# TEXTABSCHNITT
Über die Walk-on-Girls der PDC wird hitzig diskutiert. Foto: PDC

Walk-on-Girls im Darts, Grid Girls in der Formel 1, Nummerngirls im Boxen: Es mehrt sich der Widerstand gegen diese Art der Zurschaustellung von Frauen im Sport. Ist das aus der Zeit gefallen oder gehört es einfach irgendwie halt dazu?

Stuttgart - Jetzt hat sich auch Barry Hearn in der Debatte über die Walk-on-Girls zu Wort gemeldet. Hearn ist der Chef des Darts-Verbands PDC, aktuell läuft ja bekanntlich in London die WM, und besagte Walk-on-Girls gehören zu der Veranstaltung wie die Scheibe und Phil Taylor. Wobei Letzterer ja nach der WM aufhört – und nicht nur die Zeit der Darts-Ikone endet, sondern vielleicht auch die Zeit der knapp bekleideten Damen, die die Spieler auf die Bühne des „Ally Pally“ eskortieren. Zumindest hat das Weltmeister Michael van Gerwen angedeutet. In spätestens eineinhalb Jahren seien die Damen verschwunden, sagte er der niederländischen Zeitung „AD“. „Darts ist bereit für den nächsten Schritt.“ Ein Sturm der Entrüstung brach im Netz los.

An den Damen scheiden sich ja die Geister: Die Darts-Puristen möchten ihre Stars nur mit Einlaufmusik auf die Bühne marschieren sehen (was van Gerwen auch als Grund für das Aus der Frauen nennt), andere finden das eigentlich ganz nett mit den adretten Damen und verstehen nicht, wie man auf die Idee kommen kann, das abschaffen zu wollen, und Dritte wiederum empfinden das Schaulaufen als billig, denken an eine Dorfdisco der 1980er Jahre, halten es im 21. Jahrhundert für aus der Zeit gefallen und fragen:

Muss das sein?

Hören wir mal kurz in die Antwort von Boss Barry rein: „Solange ich Chef bin, verschwinden die Walk-on-Girls nicht.“

Basta.

Während die Welt über Sexismus und #metoo spricht, busselt der Sport munter vor sich hin und schmückt sich wie eh und je mit Frauen als Accessoire. Bei der Siegerehrung gibt es obligatorisch Küsschen. In der Formel 1 stehen Grid Girls dekorativ rum. Im Boxen stöckeln leicht bekleidete Damen in der Pause mit Nummernschild im Ring umher. Cheerleader gehören vielerorts schon lange zum guten Ton.

# DATENAUSZUG
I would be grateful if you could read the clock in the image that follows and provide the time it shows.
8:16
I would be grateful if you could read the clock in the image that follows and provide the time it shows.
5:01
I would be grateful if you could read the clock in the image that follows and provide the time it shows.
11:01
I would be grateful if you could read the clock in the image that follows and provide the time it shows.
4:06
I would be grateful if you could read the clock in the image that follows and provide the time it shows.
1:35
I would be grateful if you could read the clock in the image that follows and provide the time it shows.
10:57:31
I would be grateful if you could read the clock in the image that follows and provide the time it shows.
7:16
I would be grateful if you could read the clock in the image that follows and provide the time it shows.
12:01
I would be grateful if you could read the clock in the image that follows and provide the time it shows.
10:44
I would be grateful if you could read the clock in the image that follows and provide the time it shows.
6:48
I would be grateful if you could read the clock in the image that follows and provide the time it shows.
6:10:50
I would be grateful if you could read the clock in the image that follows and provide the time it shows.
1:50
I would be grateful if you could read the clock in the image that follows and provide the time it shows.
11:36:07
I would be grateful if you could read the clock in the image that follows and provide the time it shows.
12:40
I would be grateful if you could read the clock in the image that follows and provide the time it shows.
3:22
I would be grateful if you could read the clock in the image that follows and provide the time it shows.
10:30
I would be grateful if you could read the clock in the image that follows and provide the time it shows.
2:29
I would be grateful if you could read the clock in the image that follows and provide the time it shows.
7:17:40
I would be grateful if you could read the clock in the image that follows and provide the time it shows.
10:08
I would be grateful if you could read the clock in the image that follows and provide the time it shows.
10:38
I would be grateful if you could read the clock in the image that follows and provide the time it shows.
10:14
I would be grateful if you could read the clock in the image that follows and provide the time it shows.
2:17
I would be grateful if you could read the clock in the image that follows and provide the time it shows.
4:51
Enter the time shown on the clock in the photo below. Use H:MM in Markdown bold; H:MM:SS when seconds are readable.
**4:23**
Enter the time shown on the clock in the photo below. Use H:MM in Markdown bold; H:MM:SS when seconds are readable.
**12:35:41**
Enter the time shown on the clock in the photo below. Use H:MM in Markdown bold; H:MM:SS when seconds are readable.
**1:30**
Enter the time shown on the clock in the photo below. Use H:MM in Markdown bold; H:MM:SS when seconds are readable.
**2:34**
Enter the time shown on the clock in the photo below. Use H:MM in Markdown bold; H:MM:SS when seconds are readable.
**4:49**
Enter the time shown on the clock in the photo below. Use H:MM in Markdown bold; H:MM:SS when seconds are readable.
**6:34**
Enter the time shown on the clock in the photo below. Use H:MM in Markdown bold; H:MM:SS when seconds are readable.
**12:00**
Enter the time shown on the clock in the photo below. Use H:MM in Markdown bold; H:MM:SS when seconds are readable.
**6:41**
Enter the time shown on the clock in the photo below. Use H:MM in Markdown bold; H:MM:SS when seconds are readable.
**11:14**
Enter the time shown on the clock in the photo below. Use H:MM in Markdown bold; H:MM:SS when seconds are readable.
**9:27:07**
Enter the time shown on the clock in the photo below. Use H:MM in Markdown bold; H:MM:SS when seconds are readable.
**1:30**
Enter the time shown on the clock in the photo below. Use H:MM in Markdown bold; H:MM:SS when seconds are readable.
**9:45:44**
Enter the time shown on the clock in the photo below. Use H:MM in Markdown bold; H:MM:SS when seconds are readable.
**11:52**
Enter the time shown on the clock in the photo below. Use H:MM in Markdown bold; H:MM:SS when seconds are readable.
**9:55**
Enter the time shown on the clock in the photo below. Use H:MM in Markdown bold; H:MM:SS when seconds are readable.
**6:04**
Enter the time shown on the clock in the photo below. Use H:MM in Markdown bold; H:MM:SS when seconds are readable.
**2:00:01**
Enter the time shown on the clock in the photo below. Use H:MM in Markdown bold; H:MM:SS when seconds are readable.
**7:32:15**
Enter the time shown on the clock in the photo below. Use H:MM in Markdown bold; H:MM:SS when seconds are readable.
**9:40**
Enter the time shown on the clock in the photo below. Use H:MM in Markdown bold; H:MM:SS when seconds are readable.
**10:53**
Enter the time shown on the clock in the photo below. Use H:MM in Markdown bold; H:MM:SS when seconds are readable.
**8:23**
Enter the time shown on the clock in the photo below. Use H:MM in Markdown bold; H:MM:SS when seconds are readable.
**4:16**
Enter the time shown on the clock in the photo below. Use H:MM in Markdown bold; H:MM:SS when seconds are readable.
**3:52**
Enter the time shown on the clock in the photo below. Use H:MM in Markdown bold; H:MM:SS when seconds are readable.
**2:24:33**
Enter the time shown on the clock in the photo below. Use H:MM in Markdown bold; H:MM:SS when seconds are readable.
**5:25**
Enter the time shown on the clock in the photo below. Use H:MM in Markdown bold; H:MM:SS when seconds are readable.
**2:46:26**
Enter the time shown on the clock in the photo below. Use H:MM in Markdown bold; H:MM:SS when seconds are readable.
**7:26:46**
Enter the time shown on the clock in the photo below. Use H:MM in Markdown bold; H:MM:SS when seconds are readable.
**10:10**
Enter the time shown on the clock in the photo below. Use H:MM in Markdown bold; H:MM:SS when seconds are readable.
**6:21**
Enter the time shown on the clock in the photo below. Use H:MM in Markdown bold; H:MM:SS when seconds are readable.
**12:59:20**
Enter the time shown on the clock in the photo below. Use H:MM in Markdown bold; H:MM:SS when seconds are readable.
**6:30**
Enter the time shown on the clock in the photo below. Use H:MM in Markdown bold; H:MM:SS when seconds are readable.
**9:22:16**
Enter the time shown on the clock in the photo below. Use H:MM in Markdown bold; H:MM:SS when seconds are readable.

# AUFGABEN
A) Beantworte folgende Fragen zum Artikel über die Walk-on-Girls:
(i) In welcher Stadt läuft die Darts-WM gerade?
(ii) Welcher Zeitung sagte Michael van Gerwen, dass die Damen in spätestens eineinhalb Jahren verschwunden seien?
(iii) Was tragen die Damen im Boxen in der Pause bei sich, wenn sie im Ring umhergehen?
B) Schreibe den Artikel über die Walk-on-Girls im Sport im Anschluss an seinen letzten Satz weiter.

# LÖSUNGEN
A)
(i) In London.
(ii) Der niederländischen Zeitung „AD“.
(iii) Ein Nummernschild.

B)
Der Rainer-Brüderle-Gedächtnissport?

Die „Zeit“ schreibt zu dem Thema: „Die Frau als Dekorationsobjekt neben keuchenden Männern, als Schmuckstück neben den Helden der Neuzeit. Menschen als Zierde wie ein Blumenstrauß oder eine Gürtelschnalle – das gibt es auch noch im Jahr 2017.“ Im Sport. Der kommt ja tatsächlich noch immer oft daher wie ein Altherrenwitz. Es wimmelt in diesem testosterondominierten Gewerbe von Anzüglichkeiten und Schlüpfrigkeiten – sei es in der Moderation oder im täglichen Umgang. Mal platt, mal etwas subtiler. Zumindest beklagen viele Frauen (und einige Männer) einen gewissen Machismo in der Darstellung und kritisieren regelmäßig, dass es bei Athleten um Sport gehen würde, bei Frauen in der Berichterstattung um Aussehen.

Der Rainer-Brüderle-Gedächtnissport?

Oder ist das am Ende vielleicht doch gar nicht der Diskussion wert? Nicht wenige Fans (vornehmlich Männer, aber auch einige Frauen) finden zumindest, man möge den Ball doch mal bitte flach halten und nicht alles gleich pauschal als Sexismus abkanzeln, aber: Die Debatte läuft.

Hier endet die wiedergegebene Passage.